Lo quede mirando unos largos segundos esperando a que se riera en algún momento oh algo que insinuara algún tipo de broma, pero no sucedió, permaneció entre serio y complacido.

—Debes estar bromeando — digo.

—Yo no bromeo muñeca — sonríe de lado —Veras necesito una esposa para heredar mi lugar como el capo de los Escorpiones, mi hermano mayor que jamás estuvo en este negocio y desapareció por muchos años regreso con intenciones de tomar el mando que no le pertenece. Para tenerlo para mi necesito casarme primero, eso según las reglas que mi gente puso para que todo sea legal.

—Hmm lo comprendo, pero le has preguntado a la chica equivocada — miro hacia otro lado.

—Yo opino que eres perfecta, te he observado por un largo tiempo desde que empecé a ser socio con tu hermano y eres una mujer fuerte, concentrada y decidida. Piénsalo bien, haremos una unión entre mafias que haría a las víboras más poderosas y viceversa.
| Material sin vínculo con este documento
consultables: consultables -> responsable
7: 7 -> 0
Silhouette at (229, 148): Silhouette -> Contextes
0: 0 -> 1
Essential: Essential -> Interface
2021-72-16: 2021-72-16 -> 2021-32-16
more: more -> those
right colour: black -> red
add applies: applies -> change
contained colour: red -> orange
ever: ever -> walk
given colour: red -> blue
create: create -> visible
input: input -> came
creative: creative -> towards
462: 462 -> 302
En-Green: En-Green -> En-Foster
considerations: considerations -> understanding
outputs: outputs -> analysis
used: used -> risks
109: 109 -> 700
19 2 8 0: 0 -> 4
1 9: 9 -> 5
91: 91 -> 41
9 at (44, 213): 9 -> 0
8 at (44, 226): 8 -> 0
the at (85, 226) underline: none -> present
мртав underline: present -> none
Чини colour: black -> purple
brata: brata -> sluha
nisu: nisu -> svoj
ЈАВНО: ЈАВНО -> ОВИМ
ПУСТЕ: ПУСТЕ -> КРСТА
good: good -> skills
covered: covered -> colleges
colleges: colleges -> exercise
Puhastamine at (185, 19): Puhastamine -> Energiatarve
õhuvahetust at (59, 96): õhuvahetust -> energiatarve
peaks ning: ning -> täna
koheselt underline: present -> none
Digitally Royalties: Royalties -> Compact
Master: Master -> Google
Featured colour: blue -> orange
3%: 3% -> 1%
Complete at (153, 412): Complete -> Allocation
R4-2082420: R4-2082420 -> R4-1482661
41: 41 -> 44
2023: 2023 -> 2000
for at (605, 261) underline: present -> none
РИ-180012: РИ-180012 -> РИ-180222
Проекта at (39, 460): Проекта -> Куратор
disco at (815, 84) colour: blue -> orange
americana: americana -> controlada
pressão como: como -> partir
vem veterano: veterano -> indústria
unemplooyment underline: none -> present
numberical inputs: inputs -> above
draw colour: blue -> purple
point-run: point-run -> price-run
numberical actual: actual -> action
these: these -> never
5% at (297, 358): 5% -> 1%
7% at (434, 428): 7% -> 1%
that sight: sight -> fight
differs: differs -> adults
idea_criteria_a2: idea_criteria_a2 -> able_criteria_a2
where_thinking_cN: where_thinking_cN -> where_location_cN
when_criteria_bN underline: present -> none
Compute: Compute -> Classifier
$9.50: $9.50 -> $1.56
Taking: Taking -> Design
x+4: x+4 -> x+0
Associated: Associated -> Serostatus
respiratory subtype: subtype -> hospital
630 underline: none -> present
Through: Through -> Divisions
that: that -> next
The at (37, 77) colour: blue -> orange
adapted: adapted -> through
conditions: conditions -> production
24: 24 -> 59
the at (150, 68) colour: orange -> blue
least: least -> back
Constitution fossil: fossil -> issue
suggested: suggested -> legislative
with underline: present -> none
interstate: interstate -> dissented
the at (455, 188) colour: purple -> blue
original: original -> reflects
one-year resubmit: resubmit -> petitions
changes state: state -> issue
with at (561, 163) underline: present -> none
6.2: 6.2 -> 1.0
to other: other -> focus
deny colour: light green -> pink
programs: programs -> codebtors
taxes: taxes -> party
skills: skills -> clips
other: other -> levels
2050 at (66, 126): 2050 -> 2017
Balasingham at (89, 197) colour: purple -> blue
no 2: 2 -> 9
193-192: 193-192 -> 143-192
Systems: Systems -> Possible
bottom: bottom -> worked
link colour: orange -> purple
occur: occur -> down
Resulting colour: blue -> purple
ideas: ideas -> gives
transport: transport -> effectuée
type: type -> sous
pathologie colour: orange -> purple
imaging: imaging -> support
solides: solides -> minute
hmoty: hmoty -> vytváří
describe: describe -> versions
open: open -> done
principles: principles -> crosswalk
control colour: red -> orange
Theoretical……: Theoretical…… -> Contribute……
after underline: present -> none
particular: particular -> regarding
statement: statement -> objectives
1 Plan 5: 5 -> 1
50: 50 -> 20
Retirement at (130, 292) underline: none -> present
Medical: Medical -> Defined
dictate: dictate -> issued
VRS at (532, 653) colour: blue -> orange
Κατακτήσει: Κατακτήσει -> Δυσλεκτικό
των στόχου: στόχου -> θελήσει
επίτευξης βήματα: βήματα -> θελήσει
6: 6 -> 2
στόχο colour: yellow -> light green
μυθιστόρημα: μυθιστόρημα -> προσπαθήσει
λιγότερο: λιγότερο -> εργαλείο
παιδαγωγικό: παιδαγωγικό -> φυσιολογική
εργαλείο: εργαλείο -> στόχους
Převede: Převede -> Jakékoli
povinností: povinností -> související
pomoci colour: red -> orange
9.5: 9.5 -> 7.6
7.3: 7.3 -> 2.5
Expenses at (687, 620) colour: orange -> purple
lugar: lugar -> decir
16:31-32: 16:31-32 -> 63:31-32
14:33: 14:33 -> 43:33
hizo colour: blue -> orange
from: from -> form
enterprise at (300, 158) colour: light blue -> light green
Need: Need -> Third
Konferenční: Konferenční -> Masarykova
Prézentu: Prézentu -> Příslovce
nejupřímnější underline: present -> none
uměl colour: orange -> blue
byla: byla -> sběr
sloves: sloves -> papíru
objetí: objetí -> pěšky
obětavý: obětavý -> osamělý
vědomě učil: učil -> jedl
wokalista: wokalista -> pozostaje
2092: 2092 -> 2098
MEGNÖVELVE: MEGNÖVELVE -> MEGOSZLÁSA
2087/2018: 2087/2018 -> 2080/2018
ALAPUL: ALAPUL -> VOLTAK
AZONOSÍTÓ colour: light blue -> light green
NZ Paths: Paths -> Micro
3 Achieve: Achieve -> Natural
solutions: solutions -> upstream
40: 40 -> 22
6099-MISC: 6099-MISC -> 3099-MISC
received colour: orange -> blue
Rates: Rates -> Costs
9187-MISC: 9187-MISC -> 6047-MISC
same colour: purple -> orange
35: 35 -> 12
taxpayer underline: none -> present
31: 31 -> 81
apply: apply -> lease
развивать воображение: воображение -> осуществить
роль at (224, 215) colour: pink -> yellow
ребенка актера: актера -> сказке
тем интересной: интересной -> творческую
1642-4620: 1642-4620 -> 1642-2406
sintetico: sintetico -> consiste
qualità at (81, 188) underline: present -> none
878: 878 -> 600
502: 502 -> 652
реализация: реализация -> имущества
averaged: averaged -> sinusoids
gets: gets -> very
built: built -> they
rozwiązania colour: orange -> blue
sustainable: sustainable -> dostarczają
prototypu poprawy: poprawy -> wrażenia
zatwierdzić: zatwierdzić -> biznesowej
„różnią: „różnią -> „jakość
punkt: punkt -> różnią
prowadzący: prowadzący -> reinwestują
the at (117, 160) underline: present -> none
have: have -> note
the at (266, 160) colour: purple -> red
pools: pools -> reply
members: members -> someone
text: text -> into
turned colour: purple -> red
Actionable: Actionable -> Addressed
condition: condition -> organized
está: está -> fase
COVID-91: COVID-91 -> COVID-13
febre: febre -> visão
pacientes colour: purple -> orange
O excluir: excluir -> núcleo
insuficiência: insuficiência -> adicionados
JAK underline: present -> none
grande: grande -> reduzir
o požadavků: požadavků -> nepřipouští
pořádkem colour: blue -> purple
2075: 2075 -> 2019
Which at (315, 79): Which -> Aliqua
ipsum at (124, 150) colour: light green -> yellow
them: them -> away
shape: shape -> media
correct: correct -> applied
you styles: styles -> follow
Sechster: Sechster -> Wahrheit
Volví a mirar mi M16 quitándole el seguro y apunte al blanco tome un suspiro y dispare tres veces, en las tres veces acerté en medio. Volví a mirar al hombre árabe de ojos verdes esmeraldas.

—No — contesto.

—¿No? — pregunta claramente confundido, como si no fuese nada común que alguien se atreva a negarle algo.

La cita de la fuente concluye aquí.